DES MOINES, Iowa — It's unclear whether John Bolton, a former U.S. ambassador to the United Nations under President George W. Bush, will mount a run for president in 2016.
But speaking on Saturday at the Iowa Freedom Summit — the state's first major cattle call for potential 2016 GOP presidential contenders — Bolton offered a preview of the foreign policy-centric campaign he would wage if he enters the race.
In 2011, Bolton positioned himself as a would-be national security presidential candidate but ultimately opted against a run. He's making similar noise this time, but he says his primary motivation is to put foreign policy at the center of the debate.
"I believe he is the first president, Republican or Democrat, since the attack on Pearl Harbor who does not wake up in the morning and think, 'What is the threat America faces today?'" Bolton said of President Obama in his speech at the summit.
Bolton's tenure at the U.N. from 2005 to 2006 was rocky. A frequent critic of the organization, he eventually left the post after the U.S. Senate failed to confirm him.
These days, Bolton, now a Fox News contributor and a senior fellow at the American Enterprise Institute, is one of the most vocal advocates in the Republican Party for a muscular foreign policy.
He spoke on Saturday with The Texas Tribune about his political ambitions, his ties to Texas and the role the state will play in the 2016 GOP presidential race.
The following is an edited and condensed transcript of the interview.
TT: When are we going to know if you’re running for president?
Bolton: I haven’t really set a time frame on it yet.
TT: What do you plan to tell this crowd today?

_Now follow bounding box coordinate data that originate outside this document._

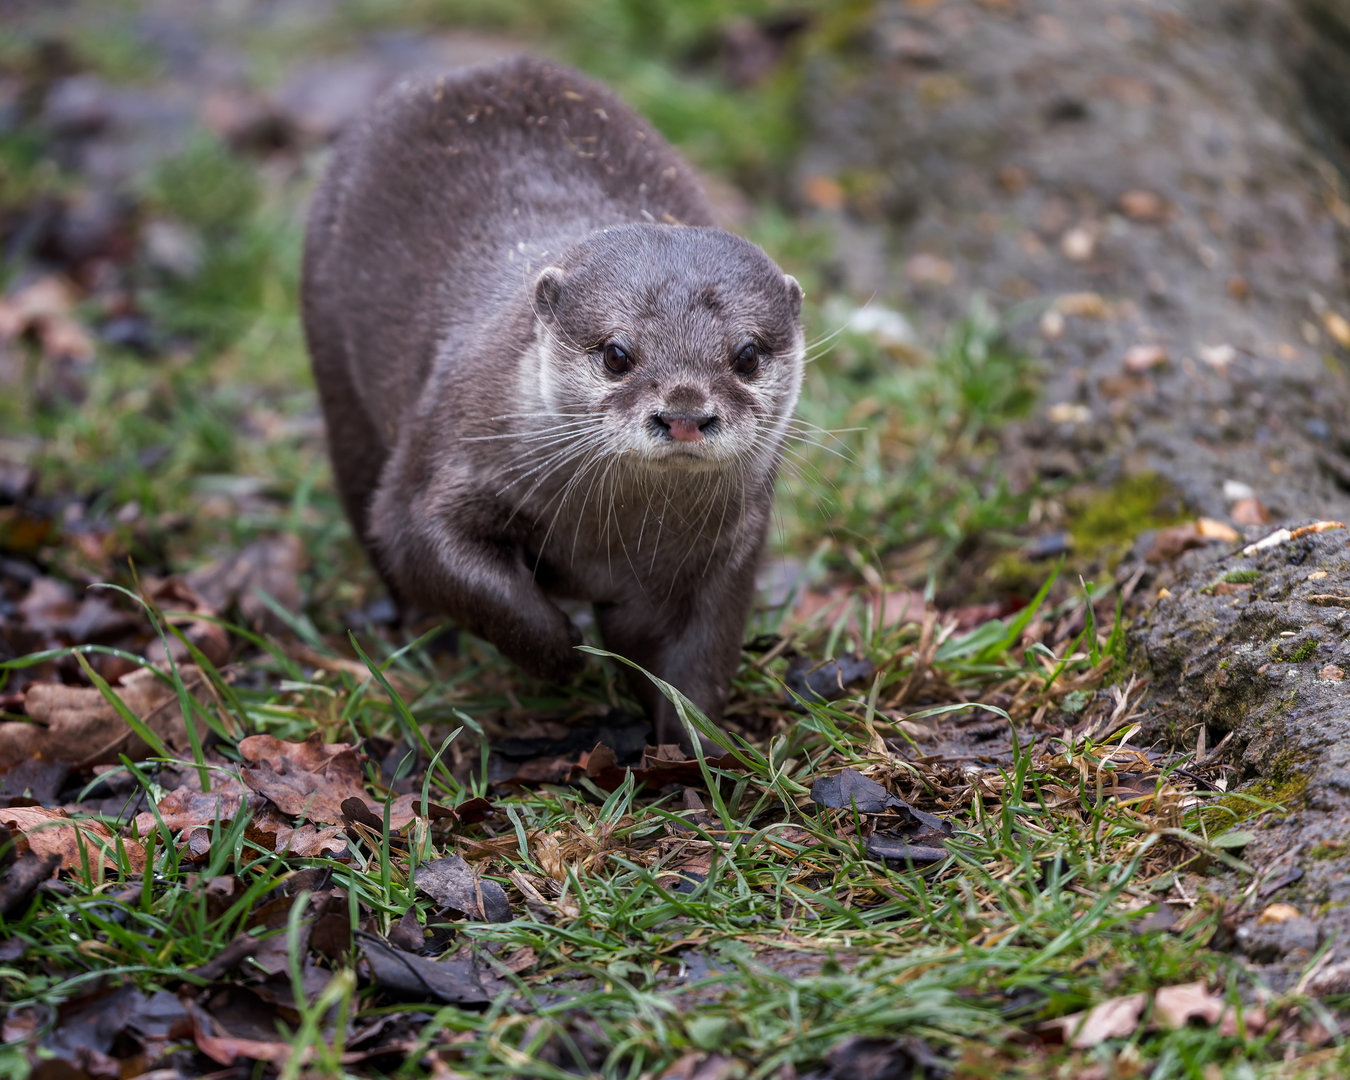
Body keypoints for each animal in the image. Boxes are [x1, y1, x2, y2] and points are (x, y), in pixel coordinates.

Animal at [301, 57, 804, 748]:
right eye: (617, 353)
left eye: (748, 355)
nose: (683, 413)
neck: (605, 540)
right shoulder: (449, 455)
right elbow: (422, 543)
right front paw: (563, 655)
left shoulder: (726, 548)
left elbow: (698, 655)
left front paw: (698, 747)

Bolton: The political point I want to make is, I think it’s critical that we return national security issues to the center of the overall political debate, especially looking toward 2016. I think they’ve slipped off the radar screen, and I think that’s a big problem.
I plan to take on the conventional wisdom that the political operatives and — forgive me — the press tend to stick with that the people don’t care about foreign policy in their daily lives and aren’t concerned about it and so on and so forth. I don’t think that’s actually true.

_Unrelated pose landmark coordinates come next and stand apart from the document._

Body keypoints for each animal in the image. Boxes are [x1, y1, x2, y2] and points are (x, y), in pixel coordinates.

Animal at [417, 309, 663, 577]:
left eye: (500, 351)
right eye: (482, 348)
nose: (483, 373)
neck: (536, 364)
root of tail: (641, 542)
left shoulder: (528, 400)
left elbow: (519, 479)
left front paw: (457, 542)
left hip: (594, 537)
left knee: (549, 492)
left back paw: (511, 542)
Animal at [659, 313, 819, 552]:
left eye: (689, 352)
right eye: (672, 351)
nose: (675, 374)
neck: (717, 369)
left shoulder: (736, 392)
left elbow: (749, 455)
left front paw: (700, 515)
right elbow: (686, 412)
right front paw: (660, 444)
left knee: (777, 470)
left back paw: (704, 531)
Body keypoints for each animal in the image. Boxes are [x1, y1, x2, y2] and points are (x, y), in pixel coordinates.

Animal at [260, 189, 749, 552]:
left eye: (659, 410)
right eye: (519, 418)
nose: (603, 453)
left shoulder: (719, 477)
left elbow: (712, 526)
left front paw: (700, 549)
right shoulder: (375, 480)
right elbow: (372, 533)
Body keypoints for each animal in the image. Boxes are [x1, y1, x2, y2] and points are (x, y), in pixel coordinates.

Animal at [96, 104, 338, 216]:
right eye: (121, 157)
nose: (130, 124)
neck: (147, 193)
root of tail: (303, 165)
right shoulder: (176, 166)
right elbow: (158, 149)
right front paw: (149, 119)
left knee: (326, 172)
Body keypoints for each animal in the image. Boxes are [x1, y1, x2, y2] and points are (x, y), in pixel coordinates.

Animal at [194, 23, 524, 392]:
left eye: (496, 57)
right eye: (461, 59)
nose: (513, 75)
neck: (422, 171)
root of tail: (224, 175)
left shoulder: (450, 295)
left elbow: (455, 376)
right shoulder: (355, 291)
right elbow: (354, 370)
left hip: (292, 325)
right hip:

Obviously, when we come to 2016, this is, I think, critical for the country to get national security back into the debate. It’s critical for the Republican Party because we are the party of national security. There’s hardly a national security wing of the Democratic Party anymore. So if we turn away from it, that’ll be a big problem.
TT: Do you see a major way Texas can influence the GOP primary beyond being the donor state?
Bolton: Really, there are three candidates from Texas, if you count Jeb Bush, given the family connections.
I think I have a good sense of this based on my own conversations that Texas hasn’t coalesced around one of the candidates. I think that probably is what gives any state the maximum leverage over the nomination process.
So until that happens, I think Texas will be influential, but won’t be directed obviously in support of one candidate.
TT: Are you worried that foreign policy will split your side of the party with the isolationist wing?
Bolton: I think that there are actually very few Republicans who hold neo-isolationist views. And that’s why I want a full debate, because I think that that’s a very small percentage.
I think it’s very important to have a broad debate. And certainly we’re going to need it in the nomination process to confront Hillary Clinton if she turns out to be the Democratic nominee.
TT: Do you have ties to Texas?
Bolton: Lots of people I’ve worked for are from Texas. … And I’m on the board of directors of a company called Diamond Offshore, which is headquartered in Houston. It’s an offshore oil drilling company.
TT: Do you think there would be trips to Texas or a role for Texas to play in your political operation?
Bolton: I’ve been to Texas several times already. I don’t publicize it, but I’ve talked to people to get advice from about running and that sort of thing. What I’ve discovered, I set up last cycle a PAC and a Super PAC to help Republican candidates in the House and Senate who believe in a strong national security policy, and we raised a little bit over $7.5 million in the 2014 cycle. And a number of those contributions came from people in Texas.
So I’ve gotten to know a lot of people in Texas. It’s a big state. It’s a major force in the Republican Party. You can tell that because there are two potential presidential candidates from Texas already.